■ Task statement:
What you return must match the listing below line for line, minus its pictures.

[[ Collected data open ]]

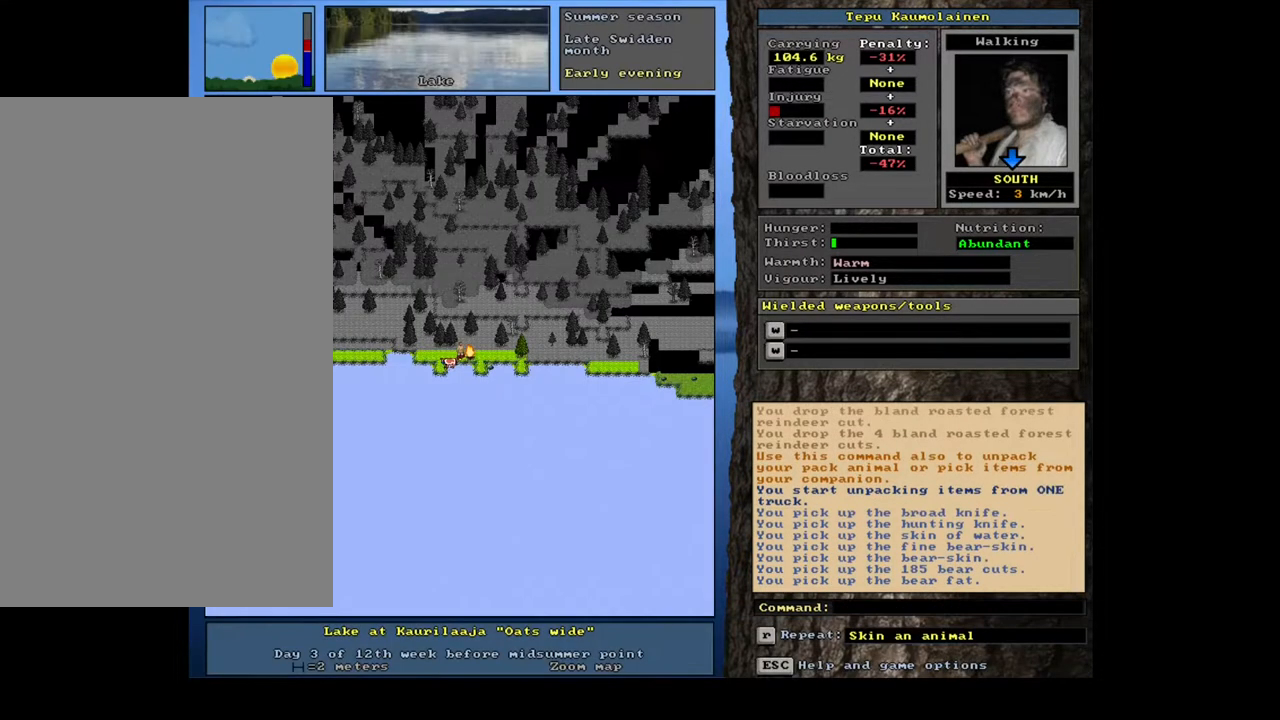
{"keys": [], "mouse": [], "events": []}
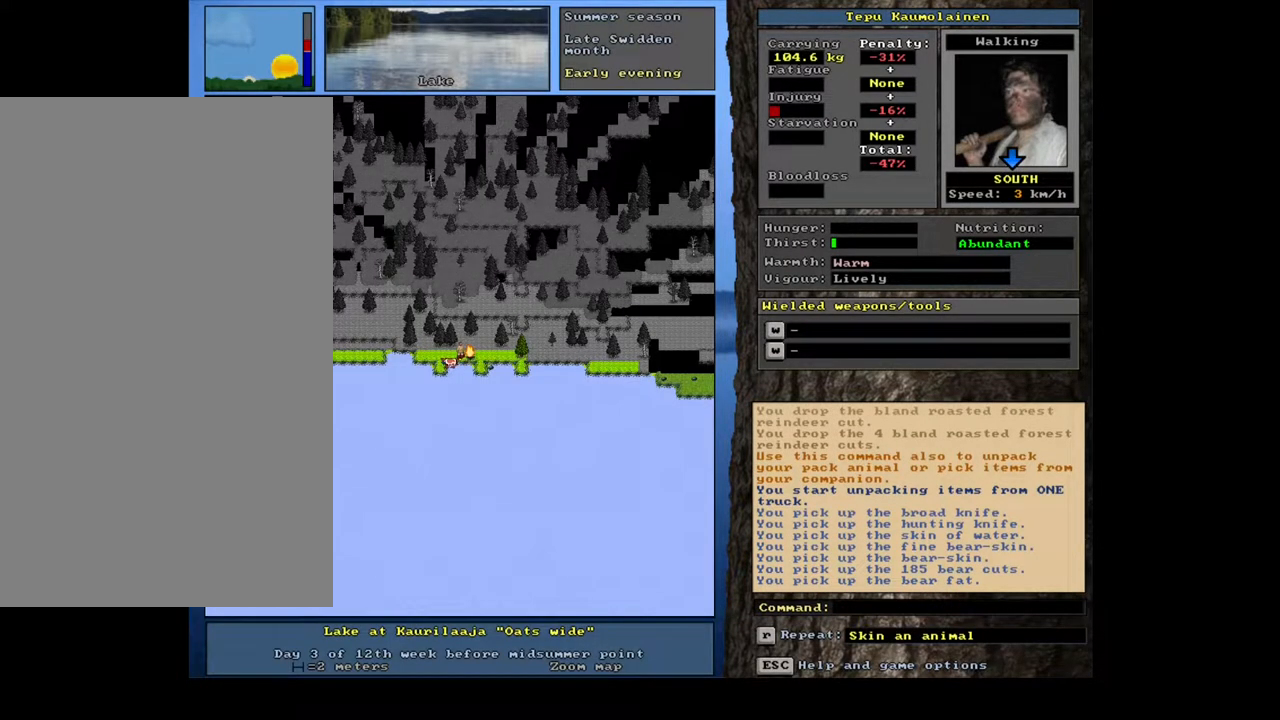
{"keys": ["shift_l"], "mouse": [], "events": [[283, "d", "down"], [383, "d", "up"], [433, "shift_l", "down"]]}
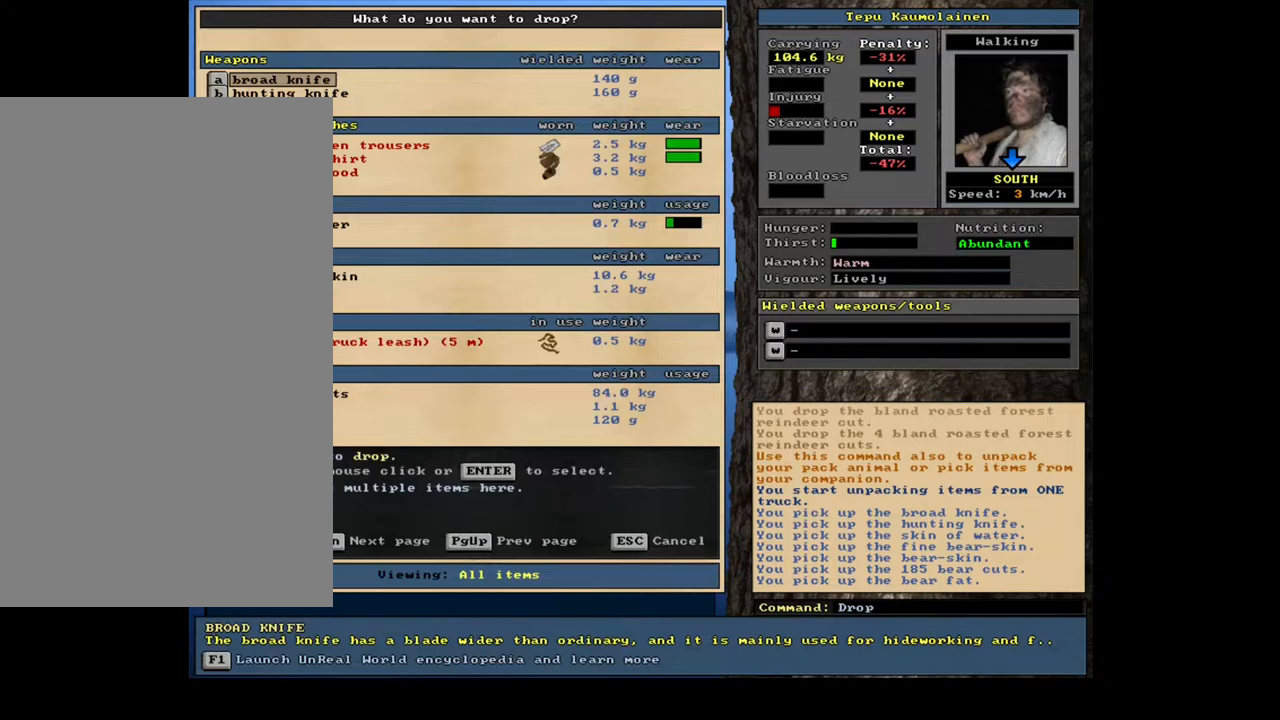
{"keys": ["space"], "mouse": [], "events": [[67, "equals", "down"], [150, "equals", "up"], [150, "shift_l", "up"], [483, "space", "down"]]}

[[ Collected data closed ]]

■ Written solution:
{"keys": [], "mouse": [], "events": []}
{"keys": ["shift_l"], "mouse": [], "events": [[283, "d", "down"], [383, "d", "up"], [433, "shift_l", "down"]]}
{"keys": ["space"], "mouse": [], "events": [[67, "equals", "down"], [150, "equals", "up"], [150, "shift_l", "up"], [483, "space", "down"]]}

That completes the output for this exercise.